EXCERTO PARA LER —
◆ ◆ ◆

Marc Hendrickx: Cohen, uma linguagem que compreendo
Marc Hendrickx que desde 2005, preside à Associação de Escritores da Flandres propõe-nos um livro em que aposta no confronto da obra do cantor e poeta judaico-canadiano Leonard Cohen.
A problemática do pensar a felicidade, a fé, a consciência, o amor, a velhice e a morte, é-nos sugerida numa abertura de horizonte no caminho de um interpretar amplo da vida de Cohen, de onde se não arreda a sua passagem pelo mosteiro Zen da Califórnia que, constituiu refúgio do poeta, algumas vezes. O legado de Cohen é um legado de contínuo regresso à preocupação com as palavras e dentro destas a recordação da maturidade em crescimento de cada uma.
A proposta de Cohen no determinar quais as passagens das recordações a reter, enquanto paisagens íntegras, ao longo do caminho da vida, e, sem receios de que as escolhidas se encontrem em confronto com a corrente dominante, é temática não descurada por Marc Hendrickx, sobretudo quando descobre na obra de Cohen a curva da tensão no seu “nós” indefinido.

◆ ◆ ◆

Entradas do conjunto de dados —
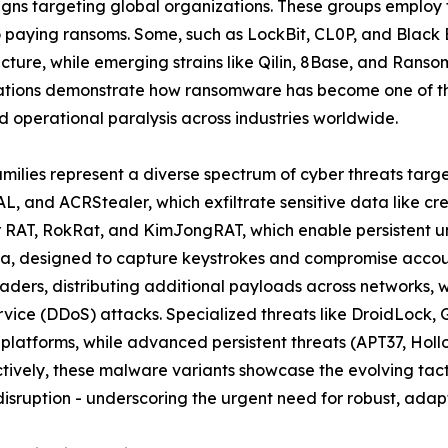
ns targeting global organizations. These groups employ t
to paying ransoms. Some, such as LockBit, CL0P, and Black
ructure, while emerging strains like Qilin, 8Base, and Rans
ations demonstrate how ransomware has become one of the
 operational paralysis across industries worldwide.
amilies represent a diverse spectrum of cyber threats targ
L, and ACRStealer, which exfiltrate sensitive data like cr
er RAT, RokRat, and KimJongRAT, which enable persistent u
a, designed to capture keystrokes and compromise account
ders, distributing additional payloads across networks, 
ervice (DDoS) attacks. Specialized threats like DroidLoc
 platforms, while advanced persistent threats (APT37, Ho
ively, these malware variants showcase the evolving tacti
isruption - underscoring the urgent need for robust, adapt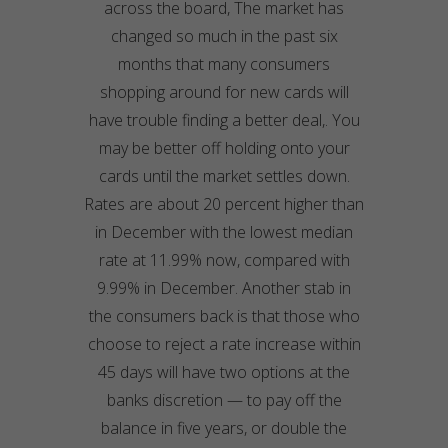
across the board, The market has
changed so much in the past six
months that many consumers
shopping around for new cards will
have trouble finding a better deal,. You
may be better off holding onto your
cards until the market settles down.
Rates are about 20 percent higher than
in December with the lowest median
rate at 11.99% now, compared with
9.99% in December. Another stab in
the consumers back is that those who
choose to reject a rate increase within
45 days will have two options at the
banks discretion — to pay off the
balance in five years, or double the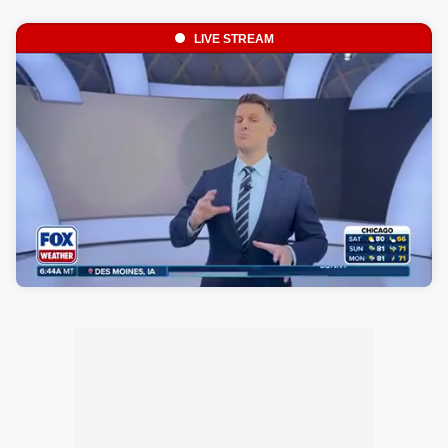
LIVE STREAM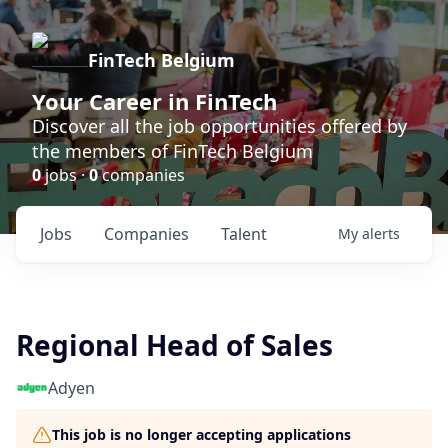
FinTech Belgium
Your Career in FinTech
Discover all the job opportunities offered by
the members of FinTech Belgium
0
jobs ·
0
companies
Jobs
Companies
Talent
My
alerts
Regional Head of Sales
Adyen
This job is no longer accepting applications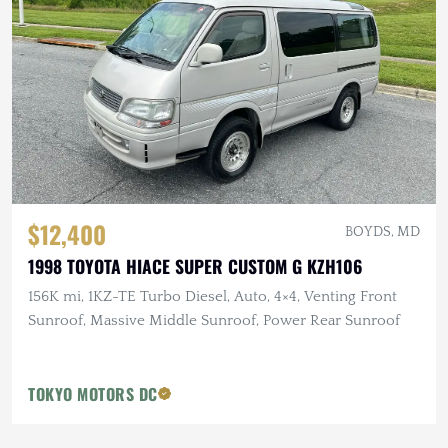
$12,400
BOYDS, MD
1998 TOYOTA HIACE SUPER CUSTOM G KZH106
156K mi, 1KZ-TE Turbo Diesel, Auto, 4×4, Venting Front
Sunroof, Massive Middle Sunroof, Power Rear Sunroof
TOKYO MOTORS DC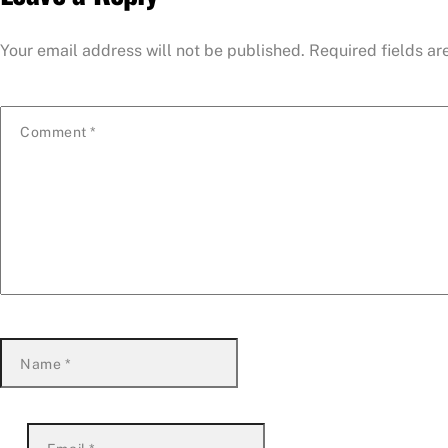
Your email address will not be published.
Required fields a
Comment
*
Name
*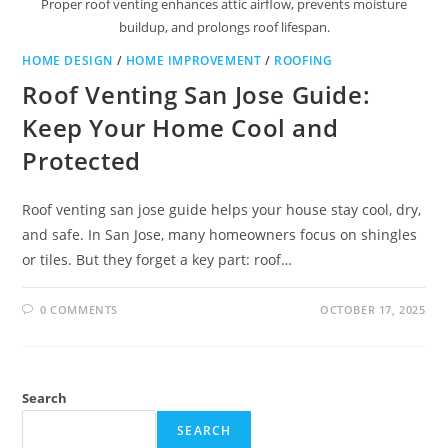
Proper roof venting enhances attic airflow, prevents moisture
buildup, and prolongs roof lifespan.
HOME DESIGN
/
HOME IMPROVEMENT
/
ROOFING
Roof Venting San Jose Guide:
Keep Your Home Cool and
Protected
Roof venting san jose guide helps your house stay cool, dry,
and safe. In San Jose, many homeowners focus on shingles
or tiles. But they forget a key part: roof…
0 COMMENTS
OCTOBER 17, 2025
Search
SEARCH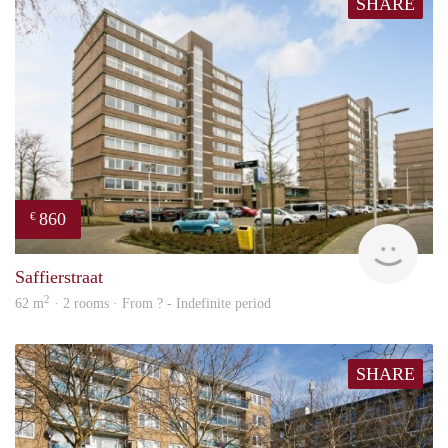
SHARE
860
€
rent
Saffierstraat
2
62 m
· 2 rooms · From ? - Indefinite period
SHARE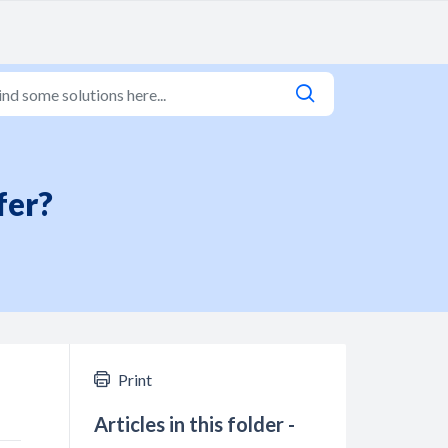
fer?
Print
Articles in this folder -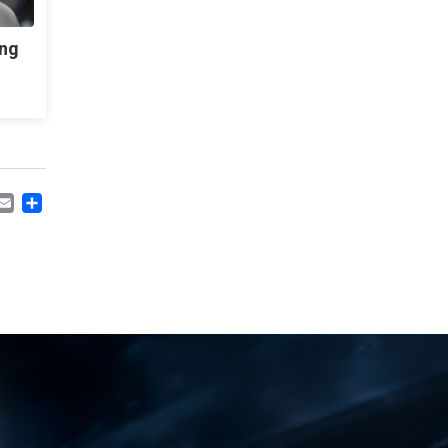
ing
CEBOOK
MASTODON
EMAIL
SHARE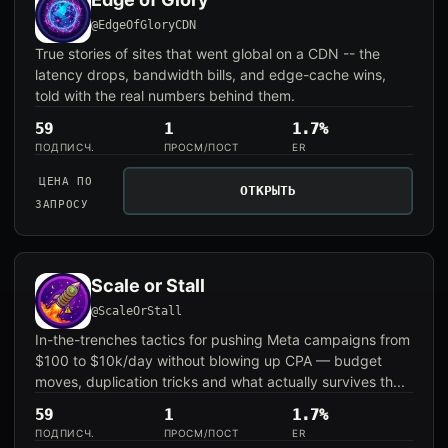
@EdgeOfGloryCDN
True stories of sites that went global on a CDN -- the
latency drops, bandwidth bills, and edge-cache wins,
told with the real numbers behind them.
59
1
1.7%
ПОДПИСЧ.
ПРОСМ/ПОСТ
ER
ЦЕНА ПО
ОТКРЫТЬ
ЗАПРОСУ
Scale or Stall
@ScaleOrStall
In-the-trenches tactics for pushing Meta campaigns from
$100 to $10k/day without blowing up CPA — budget
moves, duplication tricks and what actually survives th...
59
1
1.7%
ПОДПИСЧ.
ПРОСМ/ПОСТ
ER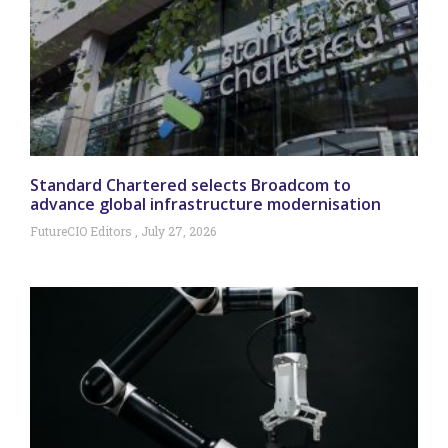
Standard Chartered selects Broadcom to
advance global infrastructure modernisation
FutureCIO Editors
July 27, 2026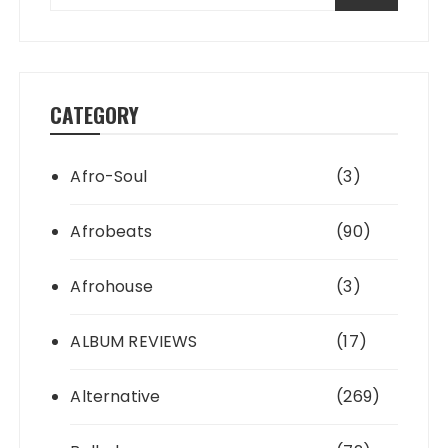
CATEGORY
Afro-Soul
(3)
Afrobeats
(90)
Afrohouse
(3)
ALBUM REVIEWS
(17)
Alternative
(269)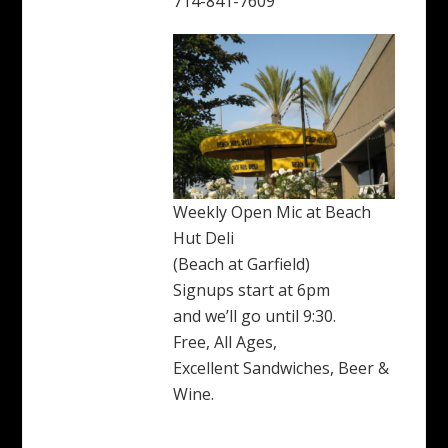
714-841-7609
Weekly Open Mic at Beach
Hut Deli
(Beach at Garfield)
Signups start at 6pm
and we’ll go until 9:30.
Free, All Ages,
Excellent Sandwiches, Beer &
Wine.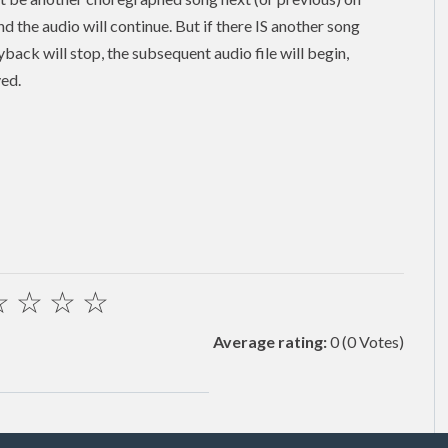
and the audio will continue. But if there IS another song
back will stop, the subsequent audio file will begin,
yed.
☆
☆
☆
☆
Average rating:
0
(0 Votes)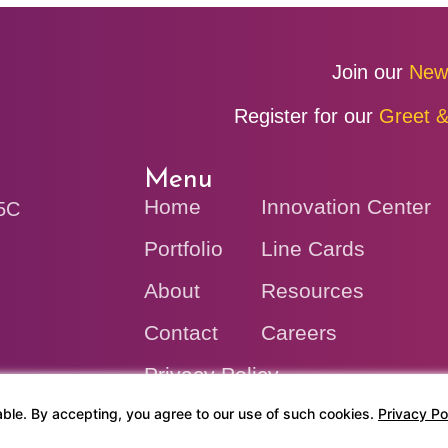
Join our
New
Register for our
Greet &
Menu
Home
Innovation Center
V5C
Portfolio
Line Cards
About
Resources
Contact
Careers
Privacy Policy
ble. By accepting, you agree to our use of such cookies.
Privacy Po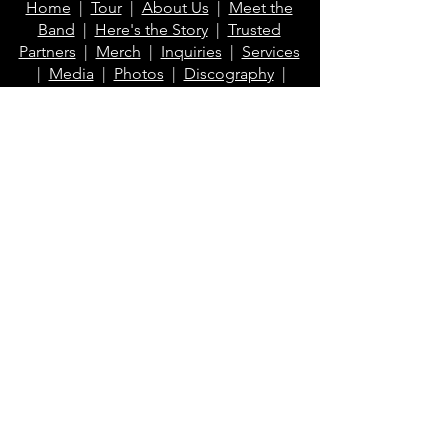
Home
|
Tour
|
About Us
|
Meet the
shipping.*
Band
|
Here's the Story
|
Trusted
Partners
|
Merch
|
Inquiries
|
Services
*Excludes Printful items
|
Media
|
Photos
|
Discography
|
Videos
|
Blog
|
FAQ
Contact Us
info@klaberheads.com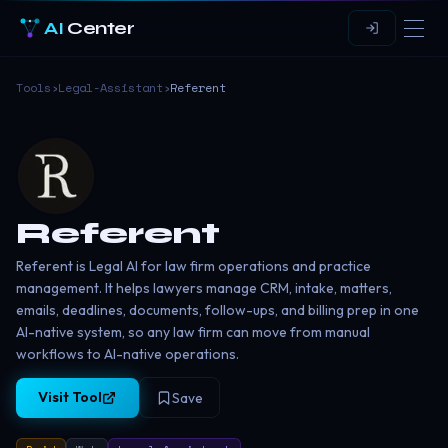
AI
Center
Tools
›
Legal-Assistant
›
Referent
Referent
Referent is Legal AI for law firm operations and practice
management. It helps lawyers manage CRM, intake, matters,
emails, deadlines, documents, follow-ups, and billing prep in one
AI-native system, so any law firm can move from manual
workflows to AI-native operations.
Visit Tool
Save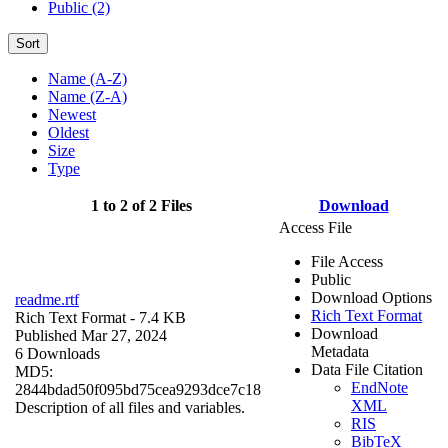
Public (2)
Sort
Name (A-Z)
Name (Z-A)
Newest
Oldest
Size
Type
1 to 2 of 2 Files
Download
Access File
File Access
Public
Download Options
readme.rtf
Rich Text Format
Rich Text Format
- 7.4 KB
Download
Published Mar 27, 2024
Metadata
6 Downloads
Data File Citation
MD5:
EndNote
2844bdad50f095bd75cea9293dce7c18
XML
Description of all files and variables.
RIS
BibTeX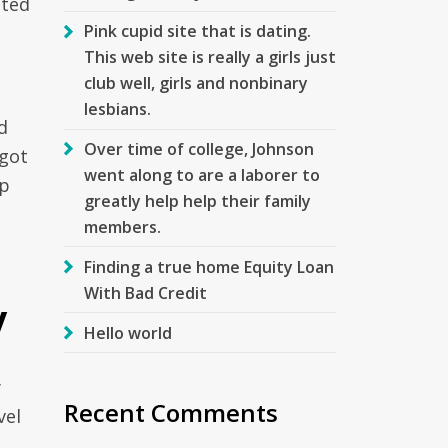
tted
Pink cupid site that is dating.
This web site is really a girls just
club well, girls and nonbinary
lesbians.
d
Over time of college, Johnson
 got
went along to are a laborer to
ep
greatly help help their family
members.
Finding a true home Equity Loan
With Bad Credit
y
Hello world
y
Recent Comments
vel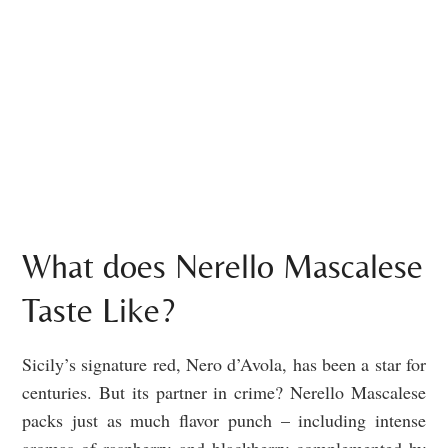
What does Nerello Mascalese
Taste Like?
Sicily’s signature red, Nero d’Avola, has been a star for
centuries. But its partner in crime? Nerello Mascalese
packs just as much flavor punch – including intense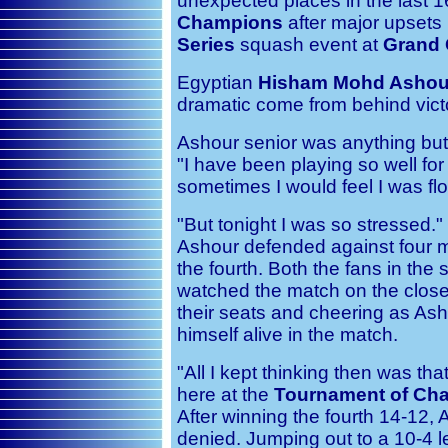
unexpected places in the last 1
Champions
after major upsets i
Series
squash event at
Grand 
Egyptian
Hisham Mohd Ashou
dramatic come from behind victo
Ashour senior was anything but 
"I have been playing so well for
sometimes I would feel I was flo
"But tonight I was so stressed." 
Ashour defended against four ma
the fourth. Both the fans in th
watched the match on the close
their seats and cheering as Ash
himself alive in the match.
"All I kept thinking then was tha
here at the
Tournament of Ch
After winning the fourth 14-12, 
denied. Jumping out to a 10-4 le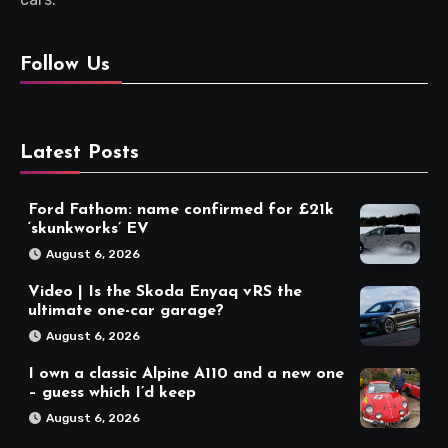
Follow Us
Latest Posts
Ford Fathom: name confirmed for £21k
‘skunkworks’ EV
August 6, 2026
Video | Is the Skoda Enyaq vRS the
ultimate one-car garage?
August 6, 2026
I own a classic Alpine A110 and a new one
– guess which I’d keep
August 6, 2026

◆ ◆ ◆

TAREFAS DO EXERCÍCIO —
1. Transcreva do excerto sobre Leonard Cohen o trecho que começa em "A problemática do" e segue até "de cada uma.".
2. Dê continuidade ao excerto sobre Leonard Cohen, começando logo após a última frase apresentada.

LISTA DE RESPOSTAS —
1.
A problemática do pensar a felicidade, a fé, a consciência, o amor, a velhice e a morte, é-nos sugerida numa abertura de horizonte no caminho de um interpretar amplo da vida de Cohen, de onde se não arreda a sua passagem pelo mosteiro Zen da Califórnia que, constituiu refúgio do poeta, algumas vezes. O legado de Cohen é um legado de contínuo regresso à preocupação com as palavras e dentro destas a recordação da maturidade em crescimento de cada uma.

2.
Quem somos e de onde vimos quando os nossos heróis estão vivos e depois de todos eles nos faltarem? Também nos poemas de Cohen, a solidez desta questão atravessa os tempos colocando o dedo na ferida da própria doença, da fealdade, da deslealdade, da decadência, da memória que nos ajuda a explicar quem somos afinal e quanto o distanciamento temporal e espacial são importantes ao relato correto também de nós próprios e do que vivemos. Da inveja, da falta de amor e da frustração enjaulada e encapotada resultam seres viciados em recordações tentaculares e de dramatismos das oportunidades perdidas, como se as suas atuais verdades tivessem uma só medida: a medida da sua interpretação, devidamente adaptada à importância que a si mesmo atribui o supostamente tê-las vivido assim, como a descrevem, num agora à medida de fato com pregas e bainhas q.b.
As histórias moldadas de cada um não determinam a paisagem da recordação, antes a enésima notícia que nos damos, homenageia a consciência que queremos ter, independentemente das circunstancias que se viveram não conseguirem lidar com essas imagens da verdade do agora.
Repara Marc Hendrickx que a teimosia do excesso acima descrito conduz ao que Cohen explica nas suas canções como sendo o caminho do vazio, mesmo que se tenha mão certeira às anotações da obra impossível, que, se diz e muito se transmite ter vivido.
E tudo nos conduz a Leonard quando comparou o ser humano na sua procura desesperada, a uma ave pousada no arame que tanto adverte como consola.
Que cada um encontre em si o despertar de um Cohen que não nos pertence, ou a viagem de cada um não fosse apenas a de cada um, numa relativização da verdade e não do seu dito sonho ou realidade polvilhada com a luz que reflete e que raramente se expressa como luz própria.
Numa edição da Guerra e Paz em 2008 eis a proposta.